**Written instruction:**
Find every line in the records below that contains the word "answer" and copy each of those lines. Case counts.

**Extracted material:**
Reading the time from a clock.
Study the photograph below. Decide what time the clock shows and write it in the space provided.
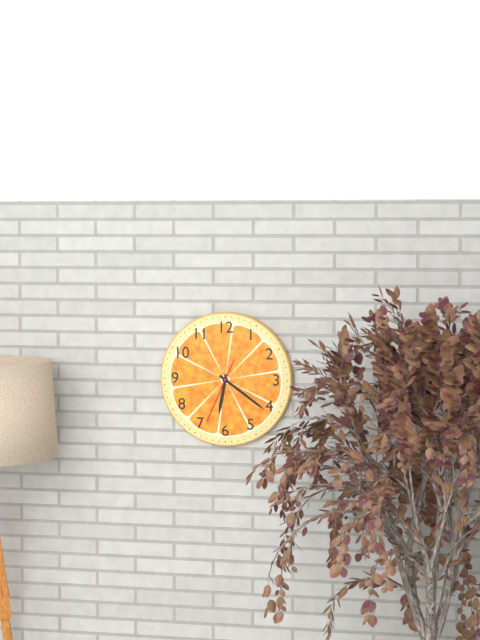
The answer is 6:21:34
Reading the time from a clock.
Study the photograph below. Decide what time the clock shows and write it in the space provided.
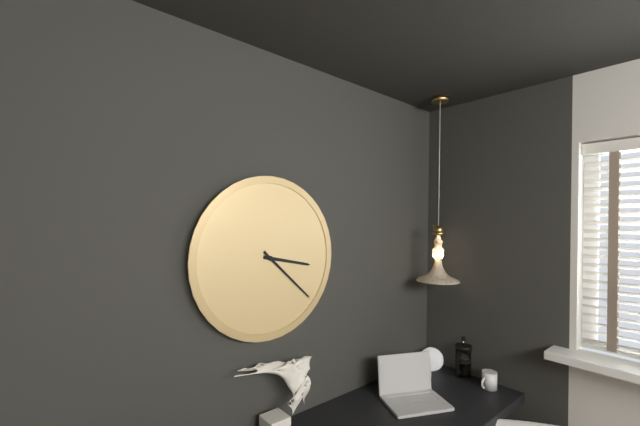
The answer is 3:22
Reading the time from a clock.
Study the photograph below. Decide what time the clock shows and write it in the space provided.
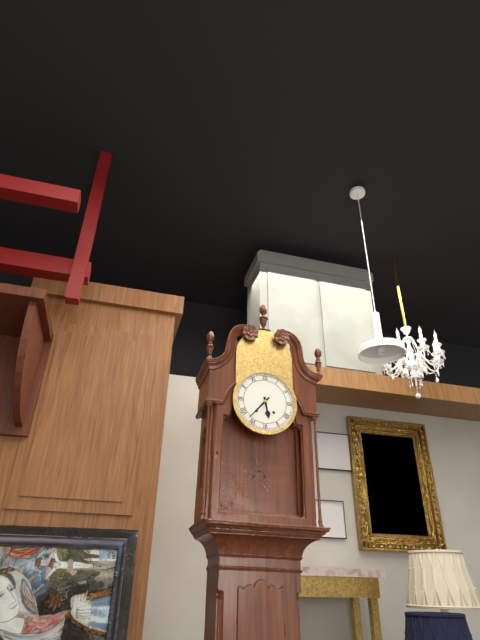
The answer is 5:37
==
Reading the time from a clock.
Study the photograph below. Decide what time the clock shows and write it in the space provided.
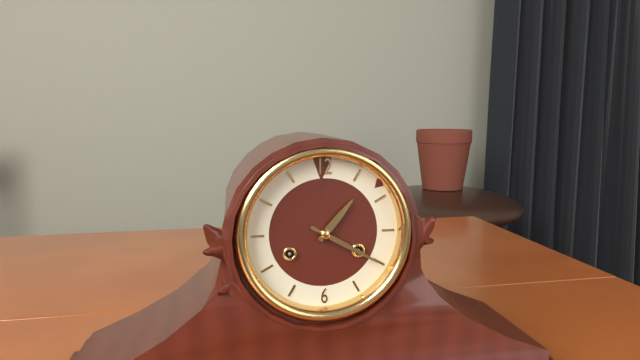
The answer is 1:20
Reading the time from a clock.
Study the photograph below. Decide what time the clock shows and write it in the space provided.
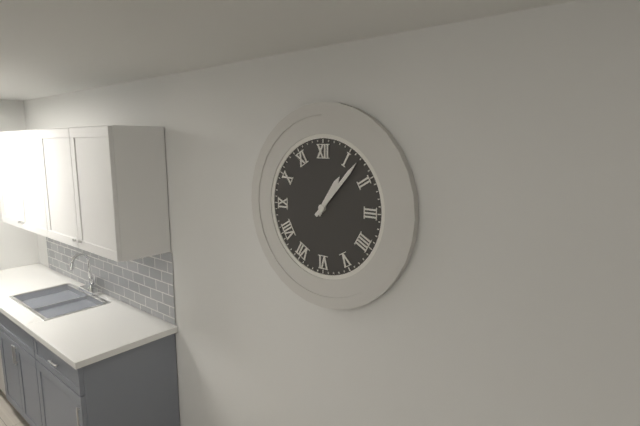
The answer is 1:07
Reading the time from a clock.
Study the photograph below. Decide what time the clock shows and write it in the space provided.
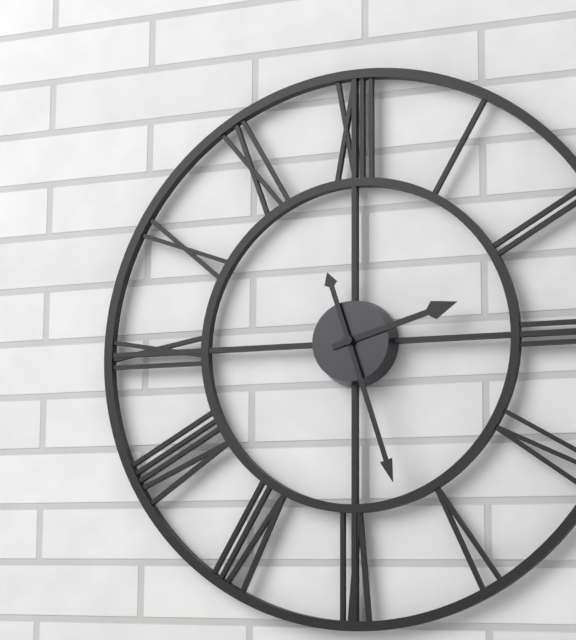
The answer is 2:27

**Result for this task:**
The answer is 6:21:34
The answer is 3:22
The answer is 5:37
The answer is 1:20
The answer is 1:07
The answer is 2:27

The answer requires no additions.